In the 1960s, Jacob O. Adler at the University of Hawaiʻi studied the vertical integration strategy used by Claus Spreckels to operate his sugar empire in the late 19th century. Adler found that Oceanic played a key part in the third stage of the overall process, with Spreckels in control of every step. He owned the sugar plantations, the port landings and warehouses, partnered with agent W. G. Irwin & Co. to handle their commercial business, and used Oceanic, also a subsidiary of Irwin, to ship sugar to California for refining in San Francisco, a refinery also owned by Spreckels. Adler notes that Spreckels was the "Grower, agent, shipper, [and] refiner".

==Legacy==
The company filled a niche formerly held by the Pacific Mail Steamship Company, which did not appear to recognize the opportunities for shipping and tourism. For the next several decades, Oceanic began to build a large fleet of ocean steamers for moving freight and passengers from San Francisco to Honolulu, and to Australia and New Zealand. The company took over the contract from Pacific Mail and began delivering the mail in Oceania and importing coal to California.

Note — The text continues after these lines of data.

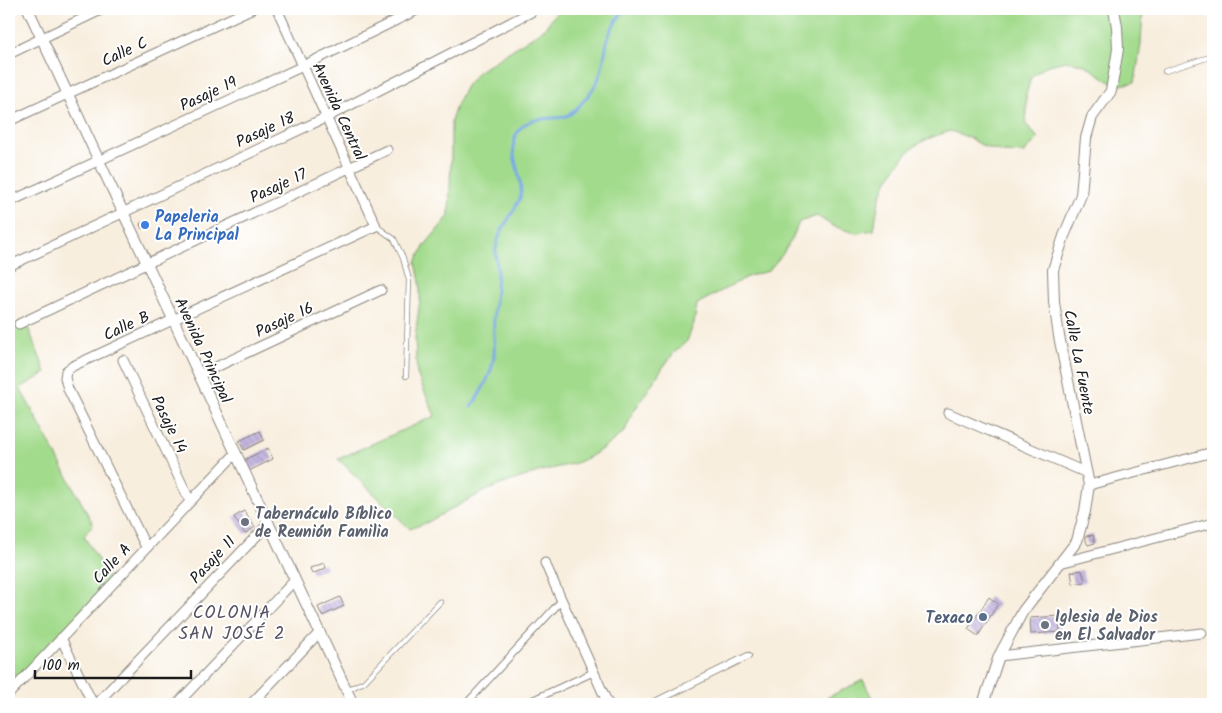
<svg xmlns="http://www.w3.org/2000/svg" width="1222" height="713" font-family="Kalam,sans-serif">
  <defs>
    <pattern id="building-back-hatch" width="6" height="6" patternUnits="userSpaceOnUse" patternTransform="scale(1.25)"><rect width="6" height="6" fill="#c3b5e0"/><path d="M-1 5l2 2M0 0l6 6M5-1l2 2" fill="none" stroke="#a79bc0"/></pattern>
  </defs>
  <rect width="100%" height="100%" fill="#fff"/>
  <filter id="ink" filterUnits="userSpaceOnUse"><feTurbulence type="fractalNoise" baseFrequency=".02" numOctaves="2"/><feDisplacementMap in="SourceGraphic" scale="10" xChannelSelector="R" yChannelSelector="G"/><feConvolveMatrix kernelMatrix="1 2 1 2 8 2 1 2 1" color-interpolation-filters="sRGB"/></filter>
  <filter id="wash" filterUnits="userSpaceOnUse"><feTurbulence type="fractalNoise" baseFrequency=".0096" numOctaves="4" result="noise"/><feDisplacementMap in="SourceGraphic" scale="20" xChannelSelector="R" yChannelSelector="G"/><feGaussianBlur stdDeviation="1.12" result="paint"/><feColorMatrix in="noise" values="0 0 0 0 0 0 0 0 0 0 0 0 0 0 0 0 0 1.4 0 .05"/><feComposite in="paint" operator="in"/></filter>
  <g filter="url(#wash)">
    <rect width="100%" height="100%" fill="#f8eede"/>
    <path fill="#a3db8d" stroke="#607c54" d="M559 9H1143L1141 44 1135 82 1116 86 1084 64 1065 61 1046 66 1031 77 1026 95 1027 115 1025 123 1038 138 1024 153 1003 152 985 147 968 137 950 131C938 135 924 139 914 147 903 155 885 182 881 195 877 206 876 218 874 230L855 233 833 226 817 216 799 222 792 239 782 255 768 271 749 276 697 304 694 323 687 341 673 354 661 370 632 414 625 431 609 444 593 455 576 463 538 472 500 485 481 493 428 522 410 529 338 459 435 416 417 374 415 338 420 300V282L416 262 425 245 449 216 451 158V121L457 103 466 86 478 72 544 29Z
      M25 320 46 373 20 388 93 524 84 536 112 584 9 694V329Z
      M863 680 875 704H814Z"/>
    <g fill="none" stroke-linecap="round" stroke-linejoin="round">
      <path stroke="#79a9e3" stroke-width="3" d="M471 407C482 391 492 375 494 355 495 342 493 328 494 314 495 299 497 284 497 268 497 262 495 256 496 249 497 234 508 221 515 208 516 205 519 201 520 198 525 177 507 155 516 135 529 109 558 125 573 112 583 103 596 87 600 75 604 63 605 50 608 38 611 27 618 18 625 9"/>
    </g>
    <g id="blocks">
      <path fill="url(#building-back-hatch)" d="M147 221 150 225 142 229 140 224Z
        M260 431 264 440 244 450 239 441Z
        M268 448 273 459 249 471 244 460Z
        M244 511 255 527 245 534 234 517Z
        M1093 535 1095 543 1088 545 1086 541V536Z
        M324 563 326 568 312 574 310 568Z
        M1082 570 1085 582 1073 584 1071 572Z
        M340 597 344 606 322 616 318 607Z
        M989 597 998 604 978 636 968 629Z
        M1059 616 1060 632 1031 634 1030 618Z"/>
    </g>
  </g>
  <g filter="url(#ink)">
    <use href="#blocks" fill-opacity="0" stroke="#8a857d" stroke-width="1"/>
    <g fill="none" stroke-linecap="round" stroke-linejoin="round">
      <g stroke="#8a857d" stroke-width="6">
        <path id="service" d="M1165 71 1213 56
          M376 226 394 239 403 258 409 280 406 376
          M347 690 364 682 440 602"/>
      </g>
      <g stroke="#8a857d" stroke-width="8">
        <path id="pedestrian" d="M466 704 562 600
          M524 704 594 672
          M651 704 748 656"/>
      </g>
      <g stroke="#8a857d" stroke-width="11">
        <path id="minor" d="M9 54 103 9
          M9 121 251 9
          M9 202 303 66 419 9
          M9 266 327 117 531 12
          M19 324 387 150
          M123 360 190 501
          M199 375 381 290
          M948 413 1087 473
          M1089 485 1213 452
          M146 547 68 389 65 378 66 371 73 366 376 226 277 9
          M545 563 608 704
          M1060 563 1213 523
          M61 638 93 704
          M999 656 1202 633
          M9 694 236 453
          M96 704 269 523
          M177 704 295 580
          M251 704 320 632"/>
      </g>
      <g stroke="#8a857d" stroke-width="12">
        <path id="tertiary" d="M28 9 353 704
          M983 704 999 656 1023 611 1077 541 1085 511 1089 485 1059 336 1054 302 1053 270 1064 236 1081 195 1086 138 1092 117 1111 91 1118 49 1117 27 1114 9"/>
      </g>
      <use href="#service" stroke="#fff" stroke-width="4.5"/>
      <use href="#pedestrian" stroke="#fff" stroke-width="6"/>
      <use href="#minor" stroke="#fff" stroke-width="9"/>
      <use href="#tertiary" stroke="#fff" stroke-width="10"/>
    </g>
  </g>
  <circle fill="#3f7fe0" stroke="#fff" stroke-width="2" cx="145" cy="225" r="5"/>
  <g fill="#6b7280" stroke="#fff" stroke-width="2">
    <circle cx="245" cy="522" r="5"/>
    <circle cx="1045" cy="625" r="5"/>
  </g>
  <circle fill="#5c6f8a" stroke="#fff" stroke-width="2" cx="983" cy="617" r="5"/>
  <g text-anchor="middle" stroke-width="4" stroke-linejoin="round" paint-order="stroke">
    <g font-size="16" fill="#1c1c1c" stroke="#fff">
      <text transform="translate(124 51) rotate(-25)" y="6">Calle C</text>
      <text transform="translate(208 93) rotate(-25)" y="6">Pasaje 19</text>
      <text transform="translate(340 111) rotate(65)" y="6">Avenida Central</text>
      <text transform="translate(265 129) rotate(-25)" y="6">Pasaje 18</text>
      <text transform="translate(278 185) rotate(-25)" y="6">Pasaje 17</text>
      <text transform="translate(284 319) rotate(-25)" y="6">Pasaje 16</text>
      <text transform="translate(126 325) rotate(-25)" y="6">Calle B</text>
      <text transform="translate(204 350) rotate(65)" y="6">Avenida Principal</text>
      <text transform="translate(1080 362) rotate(79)" y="6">Calle La Fuente</text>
      <text transform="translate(170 424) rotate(64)" y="6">Pasaje 14</text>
      <text transform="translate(212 559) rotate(-47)" y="6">Pasaje 11</text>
      <text transform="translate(111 563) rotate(-47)" y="6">Calle A</text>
    </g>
    <g font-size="16" font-weight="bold" fill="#366cbe" stroke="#fff" text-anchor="start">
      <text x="155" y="222">Papeleria<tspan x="155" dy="18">La Principal</tspan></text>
    </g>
    <g font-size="16" font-weight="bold" fill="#5b616d" stroke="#fff" text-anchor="start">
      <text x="255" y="519">Tabernáculo Bíblico<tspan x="255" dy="18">de Reunión Familia</tspan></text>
      <text x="1055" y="622">Iglesia de Dios<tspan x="1055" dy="18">en El Salvador</tspan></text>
    </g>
    <g font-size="16" font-weight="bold" fill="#4e5e75" stroke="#fff" text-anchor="end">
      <text x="973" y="623">Texaco</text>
    </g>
    <g font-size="18" letter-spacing="1" fill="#565261" stroke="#fff">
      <text x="232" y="618">COLONIA<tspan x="232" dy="21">SAN JOSÉ 2</tspan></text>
    </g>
  </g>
  <rect width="1222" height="713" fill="none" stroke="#fff" stroke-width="30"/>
  <path d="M35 670v8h156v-8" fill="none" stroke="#1c1c1c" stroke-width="2.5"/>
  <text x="42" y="670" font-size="15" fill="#1c1c1c" stroke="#ffffff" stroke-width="4" paint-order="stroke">100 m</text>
</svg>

Growing to a total of 17 ships, the "Spreckels line" as it was then called, began with an international fleet, but after the Hawaiian Organic Act was passed in 1900, U.S. law required it to become wholly American in time.

The company became known as the principal South Pacific shipping company between the West Coast of the United States and Oceania in the late 19th century. Oceanic is credited with establishing a stable shipping industry for freight and for helping start the initial commercial tourism industry in Hawaii and the larger Pacific. The company began to enter a slow decline near the fin de siècle, as the Spanish–American War and the newly created Territory of Hawaii weakened its dominance. Nevertheless, the company had a lasting historical impact on the development of the cities of San Francisco and San Diego, and helped to strengthen the importance of military and commercial assets for the United States in the 20th century.